El objetivo del ingeniero Martínez era el de poder instalar talleres de fundición en su hacienda de Hornos, y ahí construir todas las herramientas que podría requerir la industria nacional. Desde luego, le interesaba romper la dependencia tecnológica del extranjero —particularmente de los Estados Unidos— a la vez que hacía un buen negocio.
El ingeniero Claudio Juan Martínez comenzó fabricando ferrocarriles con el proyecto de establecer un tren minero entre Hornos y Mazapil, en el estado de Zacatecas. Las diversas instalaciones de los talleres de fundición le permitían construir vagones de pasajeros, carros-tanque, locomotoras y también vagones de tranvía.

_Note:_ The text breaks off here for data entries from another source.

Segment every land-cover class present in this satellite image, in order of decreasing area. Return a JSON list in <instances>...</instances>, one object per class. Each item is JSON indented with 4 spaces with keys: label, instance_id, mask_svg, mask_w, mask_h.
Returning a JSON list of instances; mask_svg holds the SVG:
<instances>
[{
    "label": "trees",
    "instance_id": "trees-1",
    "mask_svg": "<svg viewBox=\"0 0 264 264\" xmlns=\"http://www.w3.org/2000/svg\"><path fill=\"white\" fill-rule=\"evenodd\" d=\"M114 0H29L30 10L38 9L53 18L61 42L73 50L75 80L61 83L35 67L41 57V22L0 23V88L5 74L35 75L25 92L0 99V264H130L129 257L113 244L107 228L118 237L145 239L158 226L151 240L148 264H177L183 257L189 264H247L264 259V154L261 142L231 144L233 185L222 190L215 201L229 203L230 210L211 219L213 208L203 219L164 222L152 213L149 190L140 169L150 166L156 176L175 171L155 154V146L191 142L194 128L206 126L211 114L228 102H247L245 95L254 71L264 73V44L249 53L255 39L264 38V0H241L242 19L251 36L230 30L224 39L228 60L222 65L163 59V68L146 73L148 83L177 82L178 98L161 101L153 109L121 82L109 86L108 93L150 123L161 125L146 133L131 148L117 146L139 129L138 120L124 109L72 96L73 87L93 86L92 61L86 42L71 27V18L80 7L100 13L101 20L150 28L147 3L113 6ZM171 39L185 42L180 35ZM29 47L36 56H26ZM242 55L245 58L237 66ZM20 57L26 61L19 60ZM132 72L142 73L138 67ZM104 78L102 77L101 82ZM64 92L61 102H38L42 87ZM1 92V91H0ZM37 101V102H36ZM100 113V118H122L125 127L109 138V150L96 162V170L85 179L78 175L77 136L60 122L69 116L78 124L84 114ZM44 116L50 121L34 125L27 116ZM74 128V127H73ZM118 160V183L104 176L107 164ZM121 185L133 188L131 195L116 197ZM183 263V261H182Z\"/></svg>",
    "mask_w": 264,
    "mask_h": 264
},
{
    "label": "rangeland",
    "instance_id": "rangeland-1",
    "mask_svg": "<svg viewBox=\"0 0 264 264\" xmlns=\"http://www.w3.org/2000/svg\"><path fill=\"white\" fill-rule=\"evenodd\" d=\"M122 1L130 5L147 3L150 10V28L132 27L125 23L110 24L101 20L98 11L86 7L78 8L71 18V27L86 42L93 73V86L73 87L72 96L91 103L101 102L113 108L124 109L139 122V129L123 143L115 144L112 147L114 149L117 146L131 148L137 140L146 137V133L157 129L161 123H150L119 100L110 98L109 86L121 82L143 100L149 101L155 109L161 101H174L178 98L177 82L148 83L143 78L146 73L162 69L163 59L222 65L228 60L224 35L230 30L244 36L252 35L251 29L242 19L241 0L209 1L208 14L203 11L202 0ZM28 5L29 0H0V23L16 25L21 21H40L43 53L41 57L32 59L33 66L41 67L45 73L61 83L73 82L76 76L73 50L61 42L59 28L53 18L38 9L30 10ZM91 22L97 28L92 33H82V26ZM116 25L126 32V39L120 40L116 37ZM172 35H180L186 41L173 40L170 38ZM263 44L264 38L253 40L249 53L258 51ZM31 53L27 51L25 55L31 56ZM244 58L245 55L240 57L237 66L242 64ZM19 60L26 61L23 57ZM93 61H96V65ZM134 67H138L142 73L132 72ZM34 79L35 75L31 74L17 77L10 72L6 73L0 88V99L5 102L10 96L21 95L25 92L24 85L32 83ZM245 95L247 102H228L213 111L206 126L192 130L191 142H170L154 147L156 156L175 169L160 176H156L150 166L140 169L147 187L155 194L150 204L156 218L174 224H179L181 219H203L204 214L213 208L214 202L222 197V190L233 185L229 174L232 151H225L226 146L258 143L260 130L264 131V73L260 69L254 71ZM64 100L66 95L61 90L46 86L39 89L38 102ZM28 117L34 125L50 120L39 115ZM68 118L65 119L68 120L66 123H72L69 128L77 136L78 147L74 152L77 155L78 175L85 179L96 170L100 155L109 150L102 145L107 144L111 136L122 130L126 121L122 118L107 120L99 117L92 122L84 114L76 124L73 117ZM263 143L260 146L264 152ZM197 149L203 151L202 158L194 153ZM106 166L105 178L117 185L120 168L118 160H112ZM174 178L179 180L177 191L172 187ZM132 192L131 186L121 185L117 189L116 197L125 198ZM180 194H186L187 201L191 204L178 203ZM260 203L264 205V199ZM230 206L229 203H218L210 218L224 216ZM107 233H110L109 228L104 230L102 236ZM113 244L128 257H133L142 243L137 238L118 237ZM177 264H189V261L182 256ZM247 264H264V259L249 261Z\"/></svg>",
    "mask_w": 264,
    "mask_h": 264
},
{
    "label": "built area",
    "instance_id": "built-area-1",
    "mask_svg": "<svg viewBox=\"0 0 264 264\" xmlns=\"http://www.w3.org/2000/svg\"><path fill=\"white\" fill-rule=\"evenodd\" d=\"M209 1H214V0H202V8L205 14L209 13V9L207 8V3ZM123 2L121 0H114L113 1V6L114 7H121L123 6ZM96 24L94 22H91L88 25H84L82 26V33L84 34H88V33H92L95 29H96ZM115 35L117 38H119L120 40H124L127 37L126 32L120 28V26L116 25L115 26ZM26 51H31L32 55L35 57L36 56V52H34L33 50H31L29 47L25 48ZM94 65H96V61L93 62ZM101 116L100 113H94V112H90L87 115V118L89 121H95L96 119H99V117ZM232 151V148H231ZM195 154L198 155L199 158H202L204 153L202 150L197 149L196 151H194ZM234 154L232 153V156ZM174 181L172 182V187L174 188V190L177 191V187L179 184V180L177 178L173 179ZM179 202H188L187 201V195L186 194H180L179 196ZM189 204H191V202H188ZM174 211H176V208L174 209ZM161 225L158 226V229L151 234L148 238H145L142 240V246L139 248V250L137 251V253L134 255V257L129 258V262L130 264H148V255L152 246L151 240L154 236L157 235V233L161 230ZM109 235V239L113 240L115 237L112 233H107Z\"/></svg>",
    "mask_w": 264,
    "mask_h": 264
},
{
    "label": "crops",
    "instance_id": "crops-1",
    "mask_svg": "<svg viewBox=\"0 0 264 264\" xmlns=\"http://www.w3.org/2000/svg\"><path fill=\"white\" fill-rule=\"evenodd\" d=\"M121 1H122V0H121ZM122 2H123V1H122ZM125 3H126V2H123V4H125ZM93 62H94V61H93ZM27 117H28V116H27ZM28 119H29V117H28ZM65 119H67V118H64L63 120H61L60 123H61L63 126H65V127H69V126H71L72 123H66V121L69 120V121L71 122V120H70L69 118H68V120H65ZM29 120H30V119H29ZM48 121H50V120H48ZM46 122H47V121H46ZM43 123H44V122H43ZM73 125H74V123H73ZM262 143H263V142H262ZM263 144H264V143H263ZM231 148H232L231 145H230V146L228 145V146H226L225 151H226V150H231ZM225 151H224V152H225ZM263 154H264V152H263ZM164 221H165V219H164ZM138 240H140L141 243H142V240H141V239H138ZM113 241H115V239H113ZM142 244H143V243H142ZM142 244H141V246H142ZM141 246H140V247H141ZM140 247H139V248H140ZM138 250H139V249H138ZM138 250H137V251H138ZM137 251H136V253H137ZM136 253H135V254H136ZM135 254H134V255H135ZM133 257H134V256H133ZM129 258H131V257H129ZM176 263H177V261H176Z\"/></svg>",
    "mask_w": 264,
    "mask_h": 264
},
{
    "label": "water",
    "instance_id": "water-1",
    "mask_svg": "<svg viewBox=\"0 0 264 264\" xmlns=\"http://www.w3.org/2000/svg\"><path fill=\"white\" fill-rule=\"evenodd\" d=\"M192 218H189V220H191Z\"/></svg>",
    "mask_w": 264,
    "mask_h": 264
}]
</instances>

Los vagones de pasajeros construidos en la hacienda de Hornos llamaban la atención por los lujosos acabados que contrastaban con la severidad de las sillas individuales de madera, más adecuadas para una oficina que para un vagón de ferrocarril. Los vagones contaban con bombillas eléctricas para su iluminación.
Es una pena que el precoz despegue industrial de la Comarca Lagunera haya encontrado obstáculos primero en la Revolución, y posteriormente en los casi desconocidos Tratados de Bucareli, firmados en 1923. En virtud de los mismos, los Estados Unidos reconocerían la legitimidad de los gobiernos posrevolucionarios (particularmente el del general Álvaro Obregón) a cambio de que, entre otras cosas, México renunciara a la fabricación de maquinaria pesada y se comprometiera a comprarla a los industriales estadounidenses.
Esta relación no cambiaría sino hasta el gobierno del general Ávila Camacho, cuando la Segunda Guerra Mundial obligó a los estadounidenses a contar con un vecino más industrializado.